By virtue of the provisions of section 19 of art. 6 of our Constitution, the Legislature was authorized to prescribe other duties to be performed by the State Examiner and Inspector. By the eactment of chapter 40, S. L. 1933, other duties were added. The purpose of the added duties was for the particular benefit of individual counties as government subdivisions. Was the Legislature without authority to impose the burden of expense on the particular county benefited, because the agency designated to carry out the purpose of the law was a state official and his deputies? A similar question was considered and answered in the negative by this court in the case of Herndon v. Anderson, 165 Okla. 104, 25 P.2d 326. In that case we decided that the burden of supporting a superior court might properly be imposed upon a particular county in which the same is situated.
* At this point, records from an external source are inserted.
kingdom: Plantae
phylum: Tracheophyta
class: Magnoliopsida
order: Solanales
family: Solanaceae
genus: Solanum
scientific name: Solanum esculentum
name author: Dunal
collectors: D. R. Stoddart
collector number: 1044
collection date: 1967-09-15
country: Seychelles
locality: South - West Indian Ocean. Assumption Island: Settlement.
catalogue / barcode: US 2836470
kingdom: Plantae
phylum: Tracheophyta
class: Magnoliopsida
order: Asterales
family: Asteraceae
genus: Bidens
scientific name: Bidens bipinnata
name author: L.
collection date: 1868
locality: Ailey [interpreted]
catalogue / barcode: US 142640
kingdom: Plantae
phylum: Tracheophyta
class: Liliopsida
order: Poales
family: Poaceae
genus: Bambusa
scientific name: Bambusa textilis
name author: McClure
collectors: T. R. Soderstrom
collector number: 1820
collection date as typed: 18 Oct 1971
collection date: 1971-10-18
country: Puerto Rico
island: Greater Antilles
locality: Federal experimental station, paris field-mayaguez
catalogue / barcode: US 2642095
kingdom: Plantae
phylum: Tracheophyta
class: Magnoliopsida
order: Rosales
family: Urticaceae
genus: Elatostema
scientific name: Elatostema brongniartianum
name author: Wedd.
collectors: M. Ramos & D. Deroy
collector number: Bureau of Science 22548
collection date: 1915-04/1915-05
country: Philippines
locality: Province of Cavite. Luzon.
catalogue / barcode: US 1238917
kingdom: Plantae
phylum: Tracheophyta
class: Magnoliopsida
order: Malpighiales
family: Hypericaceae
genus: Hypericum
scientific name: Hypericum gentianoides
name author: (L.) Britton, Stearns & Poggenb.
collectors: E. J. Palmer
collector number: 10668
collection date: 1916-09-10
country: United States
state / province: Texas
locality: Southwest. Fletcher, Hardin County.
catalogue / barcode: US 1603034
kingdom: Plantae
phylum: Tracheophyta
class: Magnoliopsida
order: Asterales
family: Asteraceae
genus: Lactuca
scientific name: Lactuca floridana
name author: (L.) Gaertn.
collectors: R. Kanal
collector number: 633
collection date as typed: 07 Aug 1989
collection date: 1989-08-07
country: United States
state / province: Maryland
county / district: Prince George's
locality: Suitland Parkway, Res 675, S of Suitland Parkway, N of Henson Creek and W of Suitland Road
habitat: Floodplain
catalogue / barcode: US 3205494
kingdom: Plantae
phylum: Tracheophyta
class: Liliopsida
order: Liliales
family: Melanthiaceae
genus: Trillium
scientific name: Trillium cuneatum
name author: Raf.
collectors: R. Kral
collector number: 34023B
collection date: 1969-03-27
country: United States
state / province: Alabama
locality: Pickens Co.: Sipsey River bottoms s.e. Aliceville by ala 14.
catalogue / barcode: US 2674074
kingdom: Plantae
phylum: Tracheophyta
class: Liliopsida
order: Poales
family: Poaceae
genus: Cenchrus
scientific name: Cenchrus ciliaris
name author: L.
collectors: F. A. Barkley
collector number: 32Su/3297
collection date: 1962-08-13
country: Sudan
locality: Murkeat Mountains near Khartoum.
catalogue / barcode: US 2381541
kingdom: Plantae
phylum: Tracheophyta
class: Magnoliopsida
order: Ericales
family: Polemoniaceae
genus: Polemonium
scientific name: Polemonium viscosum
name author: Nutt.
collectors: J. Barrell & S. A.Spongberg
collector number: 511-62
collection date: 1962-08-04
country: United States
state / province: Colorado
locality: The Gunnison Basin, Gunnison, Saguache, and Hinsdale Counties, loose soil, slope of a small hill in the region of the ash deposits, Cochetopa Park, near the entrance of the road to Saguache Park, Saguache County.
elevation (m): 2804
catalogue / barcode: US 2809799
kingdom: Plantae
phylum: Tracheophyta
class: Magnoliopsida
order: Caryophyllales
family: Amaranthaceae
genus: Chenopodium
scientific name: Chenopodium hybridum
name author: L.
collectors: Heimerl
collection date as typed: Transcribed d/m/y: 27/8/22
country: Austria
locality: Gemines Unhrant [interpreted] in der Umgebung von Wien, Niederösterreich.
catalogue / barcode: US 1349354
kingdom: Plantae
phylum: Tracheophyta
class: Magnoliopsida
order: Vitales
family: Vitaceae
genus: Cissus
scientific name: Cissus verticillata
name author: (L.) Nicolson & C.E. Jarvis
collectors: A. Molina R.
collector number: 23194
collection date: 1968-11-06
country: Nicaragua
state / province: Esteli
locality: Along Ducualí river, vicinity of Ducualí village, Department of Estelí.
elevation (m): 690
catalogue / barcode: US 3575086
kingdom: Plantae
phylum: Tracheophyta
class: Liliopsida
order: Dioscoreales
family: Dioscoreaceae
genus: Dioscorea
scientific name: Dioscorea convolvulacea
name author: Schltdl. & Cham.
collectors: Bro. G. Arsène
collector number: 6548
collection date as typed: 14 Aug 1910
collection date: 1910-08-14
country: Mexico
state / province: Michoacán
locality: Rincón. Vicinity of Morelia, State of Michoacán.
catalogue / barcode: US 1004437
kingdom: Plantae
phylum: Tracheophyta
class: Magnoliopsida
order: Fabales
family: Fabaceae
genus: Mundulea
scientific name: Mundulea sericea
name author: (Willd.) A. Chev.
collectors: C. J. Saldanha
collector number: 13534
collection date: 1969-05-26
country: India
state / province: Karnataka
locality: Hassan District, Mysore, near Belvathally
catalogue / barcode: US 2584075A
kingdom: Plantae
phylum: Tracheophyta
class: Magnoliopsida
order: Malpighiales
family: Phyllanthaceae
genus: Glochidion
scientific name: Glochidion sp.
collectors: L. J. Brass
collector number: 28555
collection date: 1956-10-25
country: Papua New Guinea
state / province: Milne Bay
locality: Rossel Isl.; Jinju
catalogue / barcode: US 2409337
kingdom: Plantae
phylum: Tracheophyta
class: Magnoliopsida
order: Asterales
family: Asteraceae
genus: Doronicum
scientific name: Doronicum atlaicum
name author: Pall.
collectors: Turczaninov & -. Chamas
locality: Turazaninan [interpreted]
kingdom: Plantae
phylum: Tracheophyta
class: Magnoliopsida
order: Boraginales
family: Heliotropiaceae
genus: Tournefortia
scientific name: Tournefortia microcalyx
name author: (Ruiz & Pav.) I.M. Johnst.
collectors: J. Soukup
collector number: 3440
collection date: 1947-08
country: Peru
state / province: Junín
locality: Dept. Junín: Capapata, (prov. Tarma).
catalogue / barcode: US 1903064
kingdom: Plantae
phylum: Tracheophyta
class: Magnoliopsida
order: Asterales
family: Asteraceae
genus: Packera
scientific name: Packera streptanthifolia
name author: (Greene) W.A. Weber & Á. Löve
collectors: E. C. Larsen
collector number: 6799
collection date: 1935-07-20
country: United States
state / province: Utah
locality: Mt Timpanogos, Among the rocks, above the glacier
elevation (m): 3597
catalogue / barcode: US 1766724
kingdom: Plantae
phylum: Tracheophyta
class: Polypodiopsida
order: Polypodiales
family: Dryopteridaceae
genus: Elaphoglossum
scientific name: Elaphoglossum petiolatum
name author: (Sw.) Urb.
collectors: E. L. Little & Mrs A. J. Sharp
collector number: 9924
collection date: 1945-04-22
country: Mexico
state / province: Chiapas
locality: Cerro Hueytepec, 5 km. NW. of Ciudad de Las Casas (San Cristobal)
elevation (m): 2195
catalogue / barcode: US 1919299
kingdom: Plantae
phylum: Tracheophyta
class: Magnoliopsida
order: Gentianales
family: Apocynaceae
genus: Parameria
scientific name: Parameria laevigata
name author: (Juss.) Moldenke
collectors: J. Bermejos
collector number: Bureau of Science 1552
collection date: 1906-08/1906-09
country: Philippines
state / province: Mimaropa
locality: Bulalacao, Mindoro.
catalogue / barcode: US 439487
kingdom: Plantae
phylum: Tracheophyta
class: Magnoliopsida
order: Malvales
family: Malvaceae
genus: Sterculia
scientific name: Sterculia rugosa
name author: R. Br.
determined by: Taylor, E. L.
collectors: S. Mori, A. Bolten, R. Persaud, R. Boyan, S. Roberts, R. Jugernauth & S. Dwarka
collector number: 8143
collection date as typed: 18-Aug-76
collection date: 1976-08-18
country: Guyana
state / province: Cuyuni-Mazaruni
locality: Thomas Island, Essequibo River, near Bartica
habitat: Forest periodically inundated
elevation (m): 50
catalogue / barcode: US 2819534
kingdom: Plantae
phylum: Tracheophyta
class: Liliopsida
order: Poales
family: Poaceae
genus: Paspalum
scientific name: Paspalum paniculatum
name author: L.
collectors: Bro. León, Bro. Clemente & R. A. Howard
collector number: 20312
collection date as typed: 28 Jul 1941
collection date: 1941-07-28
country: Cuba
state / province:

In the opinion in that case, prepared for the court by Mr. Justice McNeill, in which the authorities were exhaustively reviewed, it was said:
"The serious question presented by this record is whether the respective counties can be compelled to bear the burden of maintaining a superior court created by the Legislature or whether this burden should be placed upon the state at large. This question involves the right of the Legislature to impose taxes between the general public and a political subdivision of the state.
"This question is entirely legislative and not judicial. The power of taxation and the power to apportion taxes are identical and inseparable. * * *
"The power to impose taxes is vested in the Legislature of the state. The apportionment of that tax is included in the power to impose taxes."
In another potion of the opinion it was said:
"It is to be observed that under section 20 of art. 10 of the Oklahoma Constitution, the power is reserved in the Legislature to confer upon the county the power to assess and collect taxes for the purposes of the county, and that the Legislature has the power to define and designate the purposes for which it authorized the county to assess and levy taxes."
The principles of law applied in the Herndon *Page 528 Case, supra, are applicable to the case at bar. The power to apportion taxes is legislative. The exercise of that power by the Legislature will not be disturbed unless constitutional limitations are exceeded. The purpose of a biennial audit of county books is a county as distinguished from a state purpose. The burden of bearing the expense of such an audit was by legislative act legally imposed on the county for whose benefit the audit is made. The legislation under consideration is not repugnant to any provision of our Constitution.
The decision of the Court of Tax Review on this item is reversed, with directions to deny the protest.
The case is remanded to the Court of Tax Review, with directions to enter its order in accord with the views herein expressed.
RILEY, C. J., CULLISON, V. C. J., and SWINDALL, McNEILL, OSBORN, and WELCH, JJ., concur. ANDREWS, J., dissents. BAYLESS, J., absent.